Naseem Hijazi’s fictionalised accounts of Islamic history have made inroads into a new market – across the border in Afghanistan.
Booksellers point out it’s not just Hijazi, a writer often lampooned by liberals for his portrayal of Islamic history in his historical romance novels. Other writers are also getting much attention in Afghanistan, pointed out Inamullah from University Book Agency in Khyber Bazaar.
According to Inamullah, Afghans are avid readers in comparison to their Pakistani counterparts and Naseem Hijazi is hugely popular there.
Afghan publishers print a large number of books from Khyber-Pakhtunkhwa (K-P) translated to Pashto, Persian and Dari. Hijazi’s work has been translated from Urdu into Pashto and is an instant hit with Afghans, according to the bookseller.

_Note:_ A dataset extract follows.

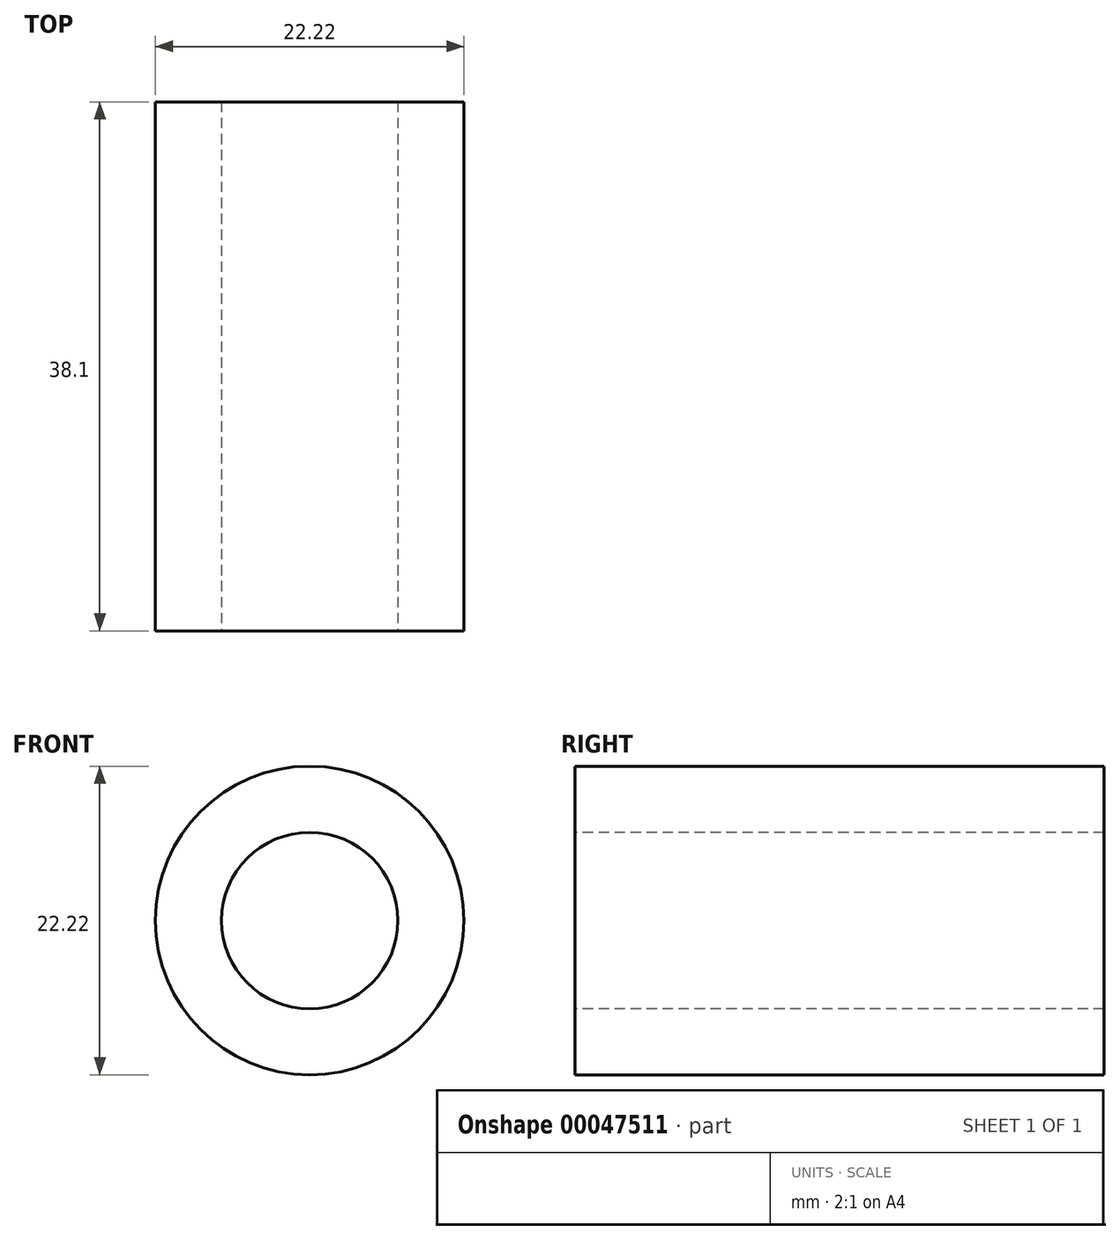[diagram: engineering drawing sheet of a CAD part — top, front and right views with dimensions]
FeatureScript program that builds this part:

At present, about 10 printers are publishing Hijazi’s work translated to Pashto, and in large quantity. “Most of Hijzai’s translations have 5,000 reprints per publisher,” said Inamullah.
Fact or fiction
Sadly, Peshawar has seen at least three bookshops close their doors for good over the past few years. Those in the book trade say reading is a dwindling habit in K-P.
Inside the remaining bookshops, new sections have gained prominence – shelf upon shelf of books in English on Afghanistan, the Taliban and tribal areas. Authors ranging from Ahmed Rashid, Robert D Kaplan, Peter Hopkirk, Gretchen Peters, Victoria Schofield and John K Cooley are proudly showcased.
At some stores, copies of Henry George Raverty’s translation of Afghan poetry and Mountstuart Elphinstone’s An Account of the Kingdom of Cabul – outdated throwbacks to love of all things Anglo – are displayed with equal pride.
However, Inamullah remembered Saeed Book Bank used to sell the works of recognised foreign fiction writers before it shut down in Peshawar; Saeed Book Bank is still open for business in Islamabad. “These books sell less; only a certain percentage of avid readers will go through the shelves, looking for such works.”